I feel as though my dreams could quickly become my nightmares- or my daydreams could turn into dreams- I forget them at the first crack of sun. I feel like I am preparing myself for this nightmare and thus experiencing one at this time. I have a hard time not living in the future. I need to remember the present, but all my tenses speak of past or future.
I enjoy singing at the top of my lungs in my dorm room. I am certain that my entire floor is well aware of my... talent. I enjoy songs that involve whistling, because then I feel like a pro when whistling along, in reality, I can barely call a dog with a whistle.
I am deeply afraid of what Paris will turn into for me, and I shouldn’t even be thinking about it because when I think, I speak and which is turn turns into THEATRE. Dramatics and such. I have studied Moliere and have no wish to participate. I would rather hang the curtains around my body, or hang from the curtains.
I wonder if we have outgrown ourselves. I wonder if our bodies will feel like we have growing pains. I remember thinking about myself as mysterious whereas now I am tired and so sarcastic.
That sarcasm is sweet of course. These days no one can tell the difference and my sincerity comes across with peals of laughter.

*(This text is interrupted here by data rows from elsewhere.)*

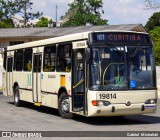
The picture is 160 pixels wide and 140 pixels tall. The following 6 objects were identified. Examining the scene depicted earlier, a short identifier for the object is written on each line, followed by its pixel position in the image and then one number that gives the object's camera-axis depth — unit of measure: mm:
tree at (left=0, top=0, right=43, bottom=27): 84312
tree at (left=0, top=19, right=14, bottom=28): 80688
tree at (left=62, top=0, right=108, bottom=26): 80438
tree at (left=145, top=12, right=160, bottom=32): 88750
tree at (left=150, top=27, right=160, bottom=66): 59562
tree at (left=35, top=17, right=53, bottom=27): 87125
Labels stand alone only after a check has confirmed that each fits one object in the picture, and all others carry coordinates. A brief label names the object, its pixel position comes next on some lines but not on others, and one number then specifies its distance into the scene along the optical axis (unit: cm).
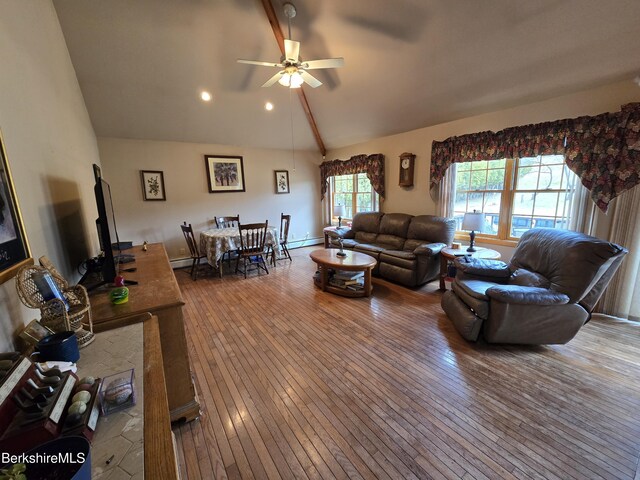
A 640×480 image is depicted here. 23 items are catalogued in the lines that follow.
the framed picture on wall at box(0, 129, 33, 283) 102
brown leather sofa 379
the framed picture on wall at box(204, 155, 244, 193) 541
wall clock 466
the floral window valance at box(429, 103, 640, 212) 255
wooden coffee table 347
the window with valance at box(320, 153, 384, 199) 523
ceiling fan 267
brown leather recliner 213
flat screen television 163
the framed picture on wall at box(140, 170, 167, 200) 485
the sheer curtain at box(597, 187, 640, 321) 265
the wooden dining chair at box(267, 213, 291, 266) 513
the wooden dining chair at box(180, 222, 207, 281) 429
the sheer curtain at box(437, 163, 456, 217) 417
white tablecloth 445
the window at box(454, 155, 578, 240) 320
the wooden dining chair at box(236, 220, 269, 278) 450
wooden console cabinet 141
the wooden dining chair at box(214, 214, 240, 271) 535
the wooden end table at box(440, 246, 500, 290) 324
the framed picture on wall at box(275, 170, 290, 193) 622
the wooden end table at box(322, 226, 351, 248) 522
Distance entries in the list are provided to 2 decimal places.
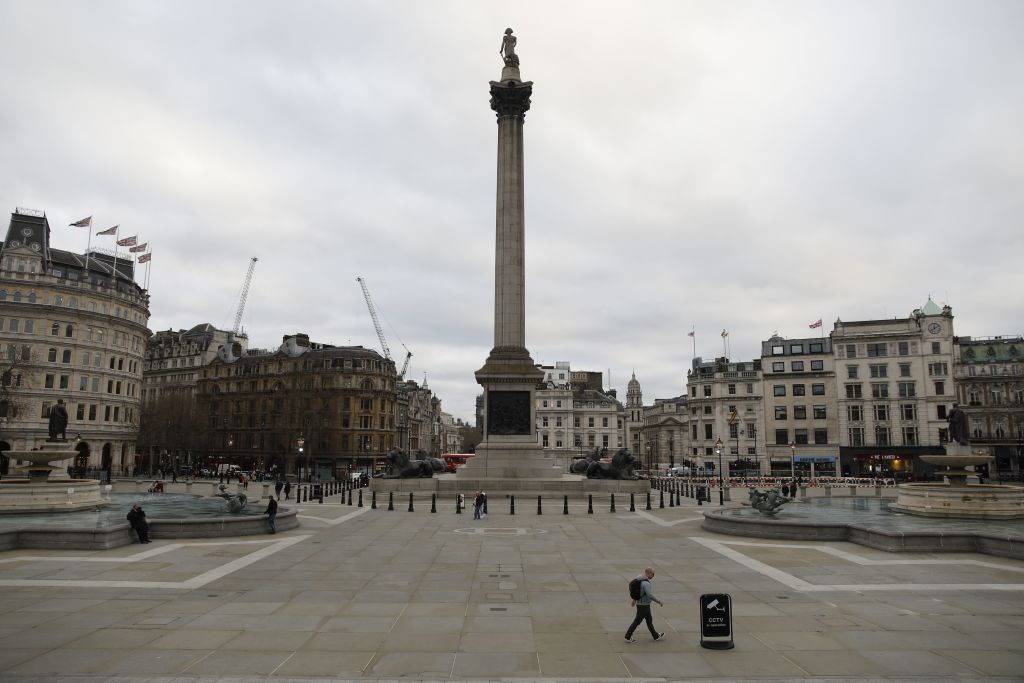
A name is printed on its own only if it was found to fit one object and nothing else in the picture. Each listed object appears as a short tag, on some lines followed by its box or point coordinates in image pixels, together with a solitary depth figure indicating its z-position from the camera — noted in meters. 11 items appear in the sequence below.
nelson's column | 45.12
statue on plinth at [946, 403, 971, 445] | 30.09
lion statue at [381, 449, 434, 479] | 44.09
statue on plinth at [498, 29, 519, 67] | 54.09
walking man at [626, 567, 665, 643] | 11.00
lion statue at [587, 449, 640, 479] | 44.50
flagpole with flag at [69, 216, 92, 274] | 69.92
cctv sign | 10.69
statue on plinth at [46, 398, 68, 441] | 29.20
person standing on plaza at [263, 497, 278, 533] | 24.30
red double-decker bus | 81.56
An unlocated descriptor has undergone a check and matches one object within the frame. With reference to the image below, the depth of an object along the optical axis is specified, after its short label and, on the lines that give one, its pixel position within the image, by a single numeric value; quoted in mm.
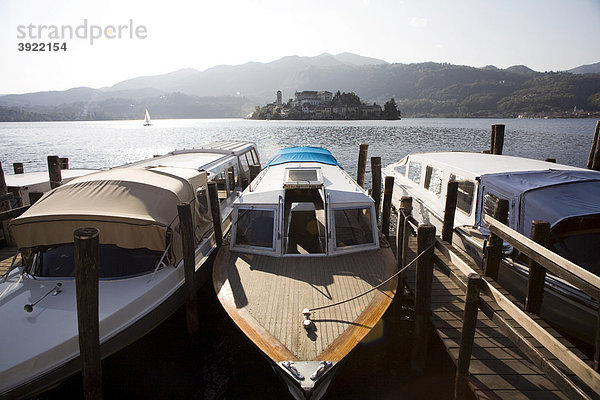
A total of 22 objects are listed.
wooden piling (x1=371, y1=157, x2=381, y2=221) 11958
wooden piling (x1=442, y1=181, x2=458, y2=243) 8484
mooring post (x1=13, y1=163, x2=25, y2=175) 17984
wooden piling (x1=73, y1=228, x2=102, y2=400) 4535
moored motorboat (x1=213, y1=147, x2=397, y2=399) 5230
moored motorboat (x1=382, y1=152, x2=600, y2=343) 6355
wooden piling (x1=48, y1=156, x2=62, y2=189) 10992
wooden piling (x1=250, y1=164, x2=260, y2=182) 14475
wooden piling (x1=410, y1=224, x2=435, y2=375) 6016
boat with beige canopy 5055
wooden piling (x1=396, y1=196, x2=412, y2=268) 7508
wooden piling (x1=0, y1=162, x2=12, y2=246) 10320
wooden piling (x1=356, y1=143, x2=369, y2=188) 15125
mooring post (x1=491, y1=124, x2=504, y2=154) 14617
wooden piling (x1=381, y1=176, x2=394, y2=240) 9859
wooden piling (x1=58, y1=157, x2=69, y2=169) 19266
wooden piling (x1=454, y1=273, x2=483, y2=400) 4656
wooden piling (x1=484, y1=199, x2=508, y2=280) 7125
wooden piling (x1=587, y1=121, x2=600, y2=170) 14406
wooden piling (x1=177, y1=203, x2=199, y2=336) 6984
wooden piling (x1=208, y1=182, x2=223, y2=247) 8930
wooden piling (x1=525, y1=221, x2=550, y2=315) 5922
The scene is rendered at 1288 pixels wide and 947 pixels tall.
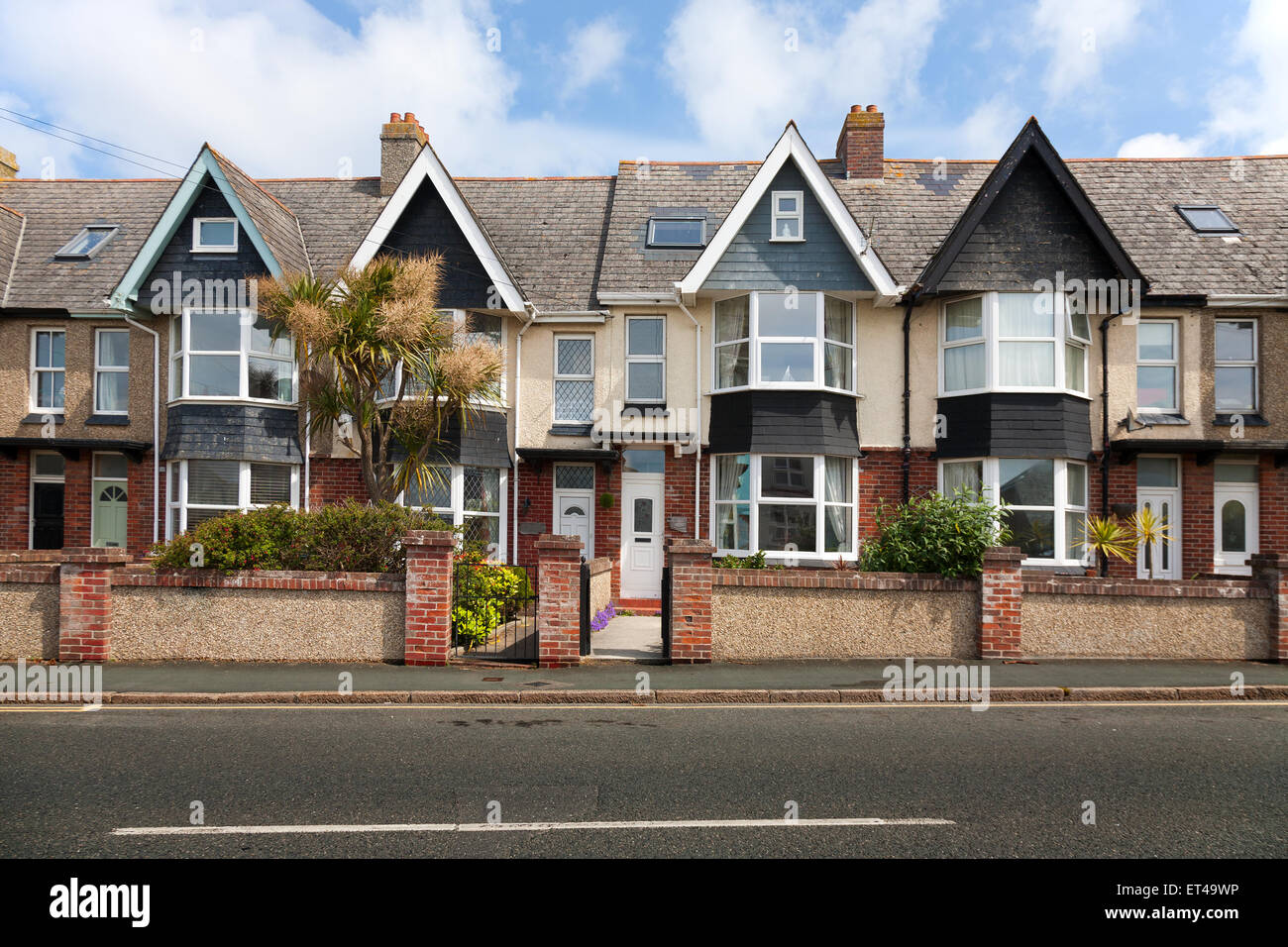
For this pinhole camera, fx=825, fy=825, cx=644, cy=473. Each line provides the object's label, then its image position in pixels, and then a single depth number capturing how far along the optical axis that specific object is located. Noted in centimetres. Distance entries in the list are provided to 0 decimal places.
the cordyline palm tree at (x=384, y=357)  1263
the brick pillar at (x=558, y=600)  1020
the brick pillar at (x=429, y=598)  1017
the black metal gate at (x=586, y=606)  1044
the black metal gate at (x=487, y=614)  1106
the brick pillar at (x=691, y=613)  1041
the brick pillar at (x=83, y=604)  1027
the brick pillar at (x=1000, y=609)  1052
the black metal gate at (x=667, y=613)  1062
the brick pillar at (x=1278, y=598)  1064
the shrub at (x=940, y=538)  1102
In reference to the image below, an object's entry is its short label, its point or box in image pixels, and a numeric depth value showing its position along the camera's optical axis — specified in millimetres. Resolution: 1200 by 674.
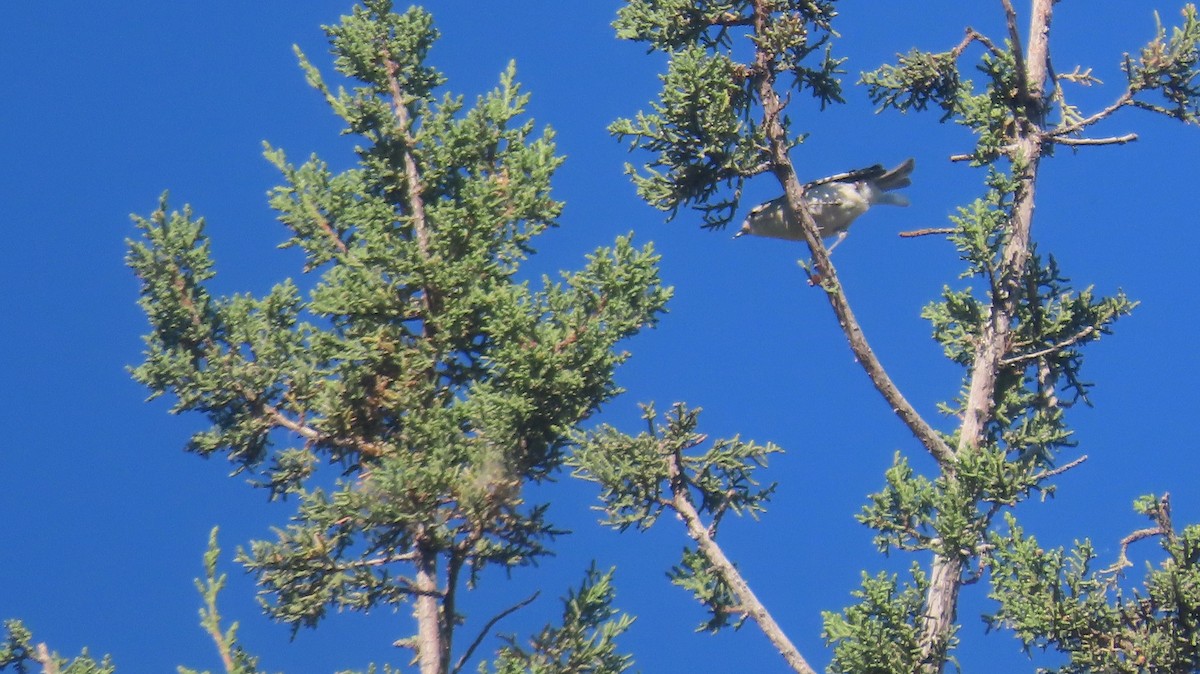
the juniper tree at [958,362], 10508
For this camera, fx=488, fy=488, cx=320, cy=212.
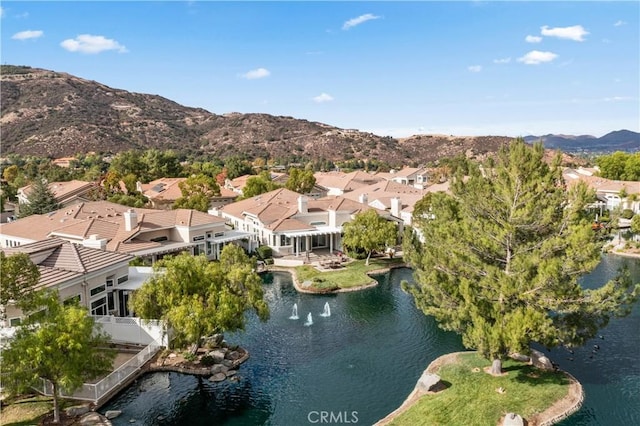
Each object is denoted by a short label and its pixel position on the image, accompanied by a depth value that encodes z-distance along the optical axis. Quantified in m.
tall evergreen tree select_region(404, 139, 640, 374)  19.09
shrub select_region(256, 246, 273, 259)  45.19
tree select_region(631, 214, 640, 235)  49.91
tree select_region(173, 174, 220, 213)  55.68
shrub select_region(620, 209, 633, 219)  64.12
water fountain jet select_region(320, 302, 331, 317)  32.02
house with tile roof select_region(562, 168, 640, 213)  66.87
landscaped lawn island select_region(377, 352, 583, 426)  19.09
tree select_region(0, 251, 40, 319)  18.61
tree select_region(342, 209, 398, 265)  43.09
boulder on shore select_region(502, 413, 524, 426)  18.22
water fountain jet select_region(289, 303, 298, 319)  31.58
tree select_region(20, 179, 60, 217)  57.69
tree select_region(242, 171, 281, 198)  66.00
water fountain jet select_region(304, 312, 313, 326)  30.46
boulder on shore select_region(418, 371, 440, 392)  21.17
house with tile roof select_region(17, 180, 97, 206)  65.86
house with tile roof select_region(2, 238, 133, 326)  24.51
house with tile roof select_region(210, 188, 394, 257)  47.56
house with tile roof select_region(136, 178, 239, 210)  67.38
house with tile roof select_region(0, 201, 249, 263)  38.66
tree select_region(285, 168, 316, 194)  75.69
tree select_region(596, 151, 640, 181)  90.91
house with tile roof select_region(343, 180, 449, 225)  54.00
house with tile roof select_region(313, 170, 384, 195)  82.81
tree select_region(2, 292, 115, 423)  16.83
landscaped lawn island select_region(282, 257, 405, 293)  37.44
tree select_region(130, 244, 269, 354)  21.42
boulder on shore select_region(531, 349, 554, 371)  23.06
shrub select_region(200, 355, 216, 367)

I rub my Labradorite, because it is said to “dispel depression and negativity.. light in darkness” and there could not be any other moments. I listen to songs on the radio that speak of hope in love. I wonder about purchasing plane tickets to the Czech republic. I check my pulse periodically and feel like both crying and displaying no emotion. I lose my appetite and drink liters of chamomile tea, I take long walks in order to smoke and listen to music that will create a new sense of the streets that surround me. I think about how I have developed a hatred of many cities I have failed to visit which leads to my failure in understanding. Sometimes I wonder if I understand all too well and that is why I am depressed. I am taking the shape of the birds with their frantic calls and I wonder if they understand- I wonder if they too are missing far away mates who don’t sing back. Or perhaps they do and they just don’t believe.
I want to believe in everything but my philosophical doubts stand in the way- reality takes away the heaven and I am like a spoiled Reblochon- a cheese I have never tasted. I believe in old Slovak superstition that says when you sneeze whatever you were thinking was true. I use these sneezes as a prediction and when I feel a sneeze coming on I change my thoughts and am deeply satisfied in my misery to find out its true.
I worry like an old woman and I worry about the lines showing my age. I worry about location and time.